My blood slowed inside my chest. “How could I forget?”
“She, uh… she died last night.”
Not surprised. I can’t believe she made it this long. “That’s crazy. How’d she go?”
“It was at my work. At the restaurant.”
“Jesus. What happened?”
“She…” Bea paused to take a deep breath. “She rented a room at the inn, and called the restaurant threatening to kill herself.”
“Did you talk to her?”
Bea sighed into the phone. “Yup. I’m still not sure if she knew it was me. She called me a bitch and a whore and dared me to call the cops. So I did. I guess when the cops got to the hotel, she pulled a kitchen knife on them and they shot her.”
“Yeesh. Are you okay?”
“I’m fine,” Bea said. “Just a little rattled. I thought you should know. Anyway. So, when you comin’ down to visit?”
I tried to be cordial, but my head was too deep in my own thoughts. I tuned Bea out for the rest of our short conversation.
Suicide by cop… that’s exactly how Apple would want to go. She probably saw every cop as a proxy for Andy. She could only kill him once. But maybe once wasn’t enough. Apple, the last member of the ’93 Sunny Hill Crew, was dead. None of them had lived past the age of forty-five.

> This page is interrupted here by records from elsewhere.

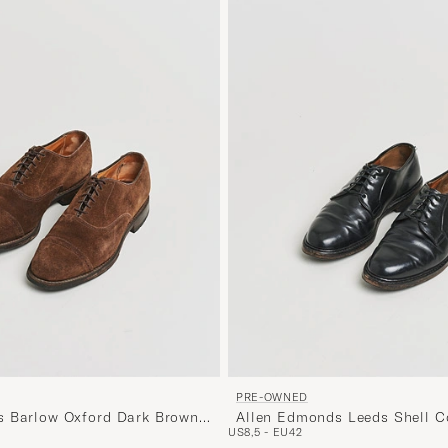
PRE-OWNED
s Barlow Oxford Dark Brown
Allen Edmonds Leeds Shell C
US8,5 - EU42
- EU42
Black US8,5 - EU42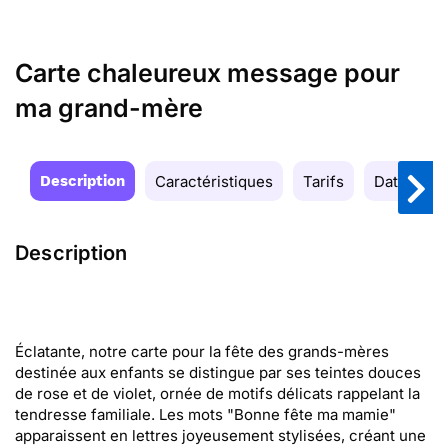
Carte chaleureux message pour
ma grand-mère
Description
Caractéristiques
Tarifs
Date de la
Description
Éclatante, notre carte pour la fête des grands-mères
destinée aux enfants se distingue par ses teintes douces
de rose et de violet, ornée de motifs délicats rappelant la
tendresse familiale. Les mots "Bonne fête ma mamie"
apparaissent en lettres joyeusement stylisées, créant une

Hearing the news from Bea made me suddenly reconsider if what had happened at Sunny Hill the week after New Year’s my senior year of college really was the result of a mental breakdown, like I’d been telling myself for years, or if it had been real, after all. Apple’s dead. That makes five. Apple’s dead, and now it’s us.
I said goodbye to Bea and hung up the phone.
***
I constantly thought about Sunny Hill's basement. When I dreamed, it was of the pictures, or of Apple, or of the holes I’d punched in Andy’s face where his eyes had been. I’d wake up five times a night in a cold sweat with my teeth chattering, and drag myself to the precinct the next morning running on four hours of sleep and about two gallons of coffee. I thought my trouble sleeping was from too much caffeine or stress on the job, but it didn’t change when I cut back. I tried using the Polaroid of Bea and Jay as a sleeping aid, tucking it under my pillow before I went to bed at night. It worked, and that became the only thing that let me get a full eight hours.